Sona Jobarteh is the first female Kora virtuoso to come from a west African Griot family. Breaking away from tradition, she is a modern day pioneer in an ancient, male-dominated hereditary tradition that has been exclusively handed down from father to son for the past seven centuries.The Kora is a 21 stringed African harp, and is one of the most important instruments belonging to the Manding peoples of West Africa. It can be found in Gambia, Senegal, Mali, Guinea and Guinea-Bissau. The kora, along with a handful of other instruments, belongs exclusively to the griot families of west Africa. Only those who are born into one of these families have the exclusive right to take up these instruments professionally. Sona, who was born into one of the five principal West African Griot families, has become the first in her long family line to break from tradition by taking up this instrument professionally as a female.

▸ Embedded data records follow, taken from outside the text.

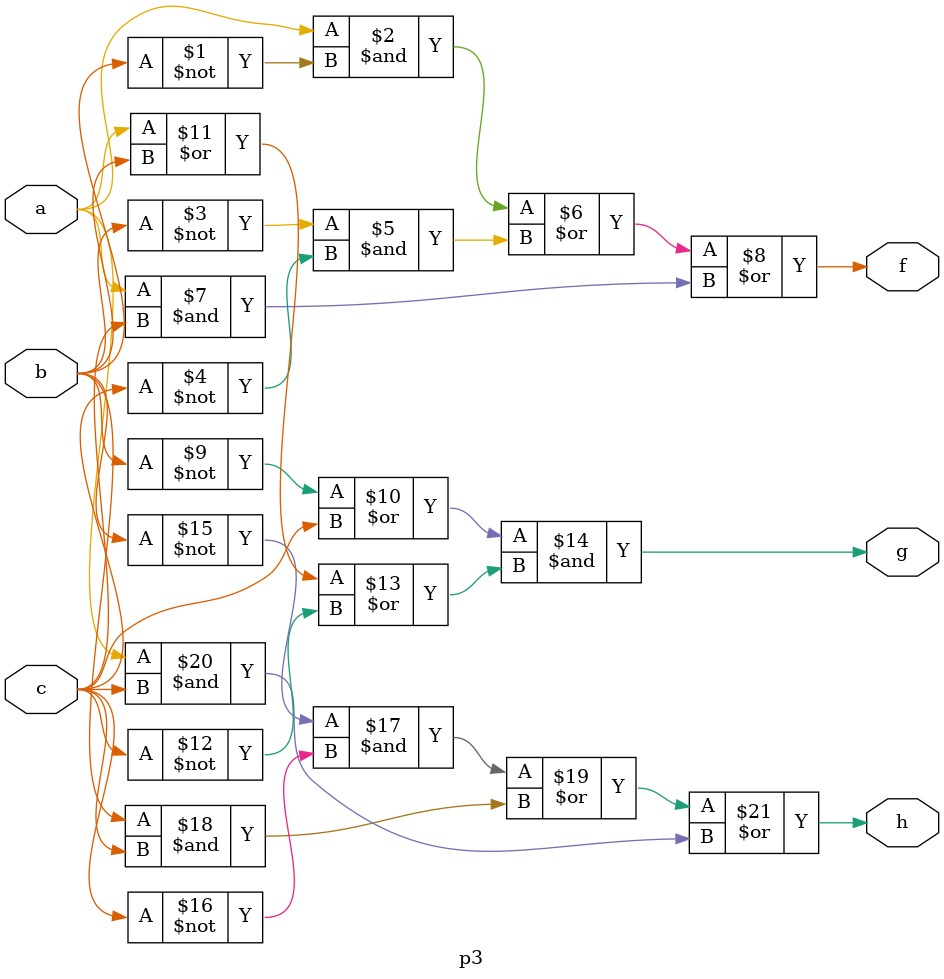
<source format=v>
/* Simulation to demonstrate whether
 * functions f,g,h are equal or not */
module p3(f,g,h,a,b,c);
    
    // Variable Declaration
    input a,b,c;
    output f,g,h;

    // Boolean Functions
    assign f = (a & ~b) | (~b & ~c) | (a & c);
    assign g = (~b | c) & (a | b | ~c);
    assign h = (~b & ~c) | (b & c) | (a & c);
endmodule
</source>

Her family carries a heavy reputation for renowned Kora masters, one being her Grandfather, Amadu Bansang Joberteh who was a Master Griot and remains a leading icon in Gambia’s cultural and musical history. Her cousin Toumani Diabaté is also known worldwide for his mastery of the Kora. Taught to play the kora at the age of four by her elder brother Tunde Jegede, Sona started her musical journey at a very young age, later further developing her expertise under the tutorship of her father Sanjally Jobarteh.The years spent working as a musician in the UK training in Classical institutions such as the Royal College of Music and Purcell School of music, as well as being a permanent member of her brother’s internationally acclaimed ACM Ensemble allowed Sona to become immersed in a world of musical diversity many could only dream of. Sona was able to work alongside internationally acclaimed artists such as Oumou Sangaré, Toumani Diabaté, Kasse Mady Diabaté and The BBC Symphony Orchestra. These many influences have come together to form one of most exciting new talents from the West African Griot tradition to hit the stage in recent years.
Sona has an effortless ability to blend different musical styles, not just between the West and Africa, but also between West African musical genres. She uses her innovative stance to talk about issues to do with cultural identity, gender, love and respect whilst still referencing and rooting herself firmly in her traditional cultural heritage. Sona represents her tradition in a way that is easiy accessible to her audiences from around the world, who are drawn in by her captivating voice, strong rhythms and catchy melodies.
In 2010 Sona composed the film score to the Multi-Award winning documentary film “The Motherland”, directed by Owen Alik Shahadah. For the accomplishment of this score Sona invented a new instrument which she named the ‘Nkora’. Drawing on her skills as a producer, singer and multi-instrumentalist this body of work sees Sona pioneering a new genre in Africa cinematic music.
One of Sona’s most captivating qualities is her voice. Although only pursuing her ability to sing later in life, she has fast been gaining a reputation for her voice alone. Most recently Sona’s vocals were featured in the Hollywood blockbuster movie “Mandela: Long Walk to Freedom” which was released in the United Kingdom in January 2014.
Over the past four years Sona has been carefully piecing together her band. Forming a UK-based band that is both sympathetic and sensitive to the subtle idioms of the Kora repertoire has not been an easy task, but Sona has now put together a group of inspiring musicians from different parts of Africa who manage to render her music beautifully onstage, whilst still embodying each of their own diverse musical identities. Whether the full band or a smaller acoustic ensemble, this group of musicians never fail to bring a rich, revitalising energy to the stage.